Effect of the N-terminal basic residue on facile Cα–C bond cleavages of aromatic-containing peptide radical cations

Fragmentation of radical cationic peptides [R(G)n−2X(G)7−n]˙+ and [R(G)m−2XG]˙+ (X = Phe or Tyr; m = 2–5; n = 2–7) leads selectively to an+ product ions through in situ Cα–C peptide backbone cleavage at the aromatic amino acid residues. In contrast, substituting the arginine residue with a less-basic lysine residue, forming [K(G)n−2X(G)7−n]˙+ (X = Phe or Tyr; n = 2–7) analogs, generates abundant b–y product ions; no site-selective Cα–C peptide bond cleavage was observed. Studying the prototypical radical cationic tripeptides [RFG]˙+ and [KFG]˙+ using low-energy collision-induced dissociation and density functional theory, we have examined the influence of the basicity of the N-terminal amino acid residue on the competition between the isomerization and dissociation channels, particularly the selective Cα–C bond cleavage via β-hydrogen atom migration.

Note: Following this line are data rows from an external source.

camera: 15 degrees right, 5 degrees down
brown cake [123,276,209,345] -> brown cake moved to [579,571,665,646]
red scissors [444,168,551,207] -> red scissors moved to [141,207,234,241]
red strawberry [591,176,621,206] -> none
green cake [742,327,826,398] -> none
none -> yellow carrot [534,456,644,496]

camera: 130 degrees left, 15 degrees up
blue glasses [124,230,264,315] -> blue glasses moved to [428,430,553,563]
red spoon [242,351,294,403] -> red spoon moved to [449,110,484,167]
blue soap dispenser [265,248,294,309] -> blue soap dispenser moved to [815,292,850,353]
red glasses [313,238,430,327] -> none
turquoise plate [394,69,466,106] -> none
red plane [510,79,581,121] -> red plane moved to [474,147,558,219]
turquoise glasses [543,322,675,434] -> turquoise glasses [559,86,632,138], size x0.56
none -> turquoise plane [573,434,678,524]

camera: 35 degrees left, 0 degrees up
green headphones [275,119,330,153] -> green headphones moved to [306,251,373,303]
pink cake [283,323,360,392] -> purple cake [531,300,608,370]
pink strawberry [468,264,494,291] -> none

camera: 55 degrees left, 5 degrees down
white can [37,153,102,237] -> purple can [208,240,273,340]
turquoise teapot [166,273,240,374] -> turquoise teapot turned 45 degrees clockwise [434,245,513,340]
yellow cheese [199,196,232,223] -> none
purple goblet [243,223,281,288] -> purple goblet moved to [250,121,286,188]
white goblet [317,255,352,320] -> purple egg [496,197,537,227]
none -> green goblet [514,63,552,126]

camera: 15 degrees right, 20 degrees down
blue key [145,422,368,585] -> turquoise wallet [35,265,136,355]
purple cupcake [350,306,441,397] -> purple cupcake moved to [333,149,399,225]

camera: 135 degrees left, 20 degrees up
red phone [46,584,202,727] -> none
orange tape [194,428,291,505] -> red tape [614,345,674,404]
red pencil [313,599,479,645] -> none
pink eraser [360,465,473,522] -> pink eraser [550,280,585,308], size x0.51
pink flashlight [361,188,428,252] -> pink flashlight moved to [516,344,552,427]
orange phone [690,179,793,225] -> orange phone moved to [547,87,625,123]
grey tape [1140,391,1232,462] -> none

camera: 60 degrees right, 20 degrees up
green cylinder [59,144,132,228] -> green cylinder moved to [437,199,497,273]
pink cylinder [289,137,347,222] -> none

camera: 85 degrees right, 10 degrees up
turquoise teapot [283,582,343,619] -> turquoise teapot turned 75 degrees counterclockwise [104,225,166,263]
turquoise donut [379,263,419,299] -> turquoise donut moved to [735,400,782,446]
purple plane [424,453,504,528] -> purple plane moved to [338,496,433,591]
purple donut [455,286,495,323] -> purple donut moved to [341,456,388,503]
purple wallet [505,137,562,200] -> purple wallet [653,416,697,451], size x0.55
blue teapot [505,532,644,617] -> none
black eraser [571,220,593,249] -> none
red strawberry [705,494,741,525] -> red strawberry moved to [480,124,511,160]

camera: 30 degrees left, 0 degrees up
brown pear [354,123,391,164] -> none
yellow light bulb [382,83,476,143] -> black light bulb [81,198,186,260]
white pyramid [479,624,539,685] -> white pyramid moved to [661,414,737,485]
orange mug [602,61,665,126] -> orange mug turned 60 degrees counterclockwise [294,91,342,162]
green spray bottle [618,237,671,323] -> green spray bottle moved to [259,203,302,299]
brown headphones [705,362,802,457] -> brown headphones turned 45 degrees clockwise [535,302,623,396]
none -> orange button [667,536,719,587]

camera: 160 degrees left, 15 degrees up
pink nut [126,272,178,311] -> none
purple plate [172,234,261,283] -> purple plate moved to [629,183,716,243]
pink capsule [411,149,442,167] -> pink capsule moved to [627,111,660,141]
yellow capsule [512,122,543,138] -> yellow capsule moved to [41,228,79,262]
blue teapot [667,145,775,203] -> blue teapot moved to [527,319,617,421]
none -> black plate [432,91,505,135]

The dissociation barriers for the formation of a2+ ions from [RFG]˙+ and [KFG]˙+via their β-radical isomers are comparable (33.1 and 35.0 kcal mol−1, respectively); the dissociation barrier for the charge-induced formation of the [b2 − H]˙+ radical cation from [RFG]˙+via its α-radical isomer (39.8 kcal mol−1) was considerably higher than that from [KFG]˙+ (27.2 kcal mol−1). Thus, the basic arginine residue sequesters the mobile proton to promote the charge-remote selective Cα–C bond cleavage by energetically hindering the competing charge-induced pathways.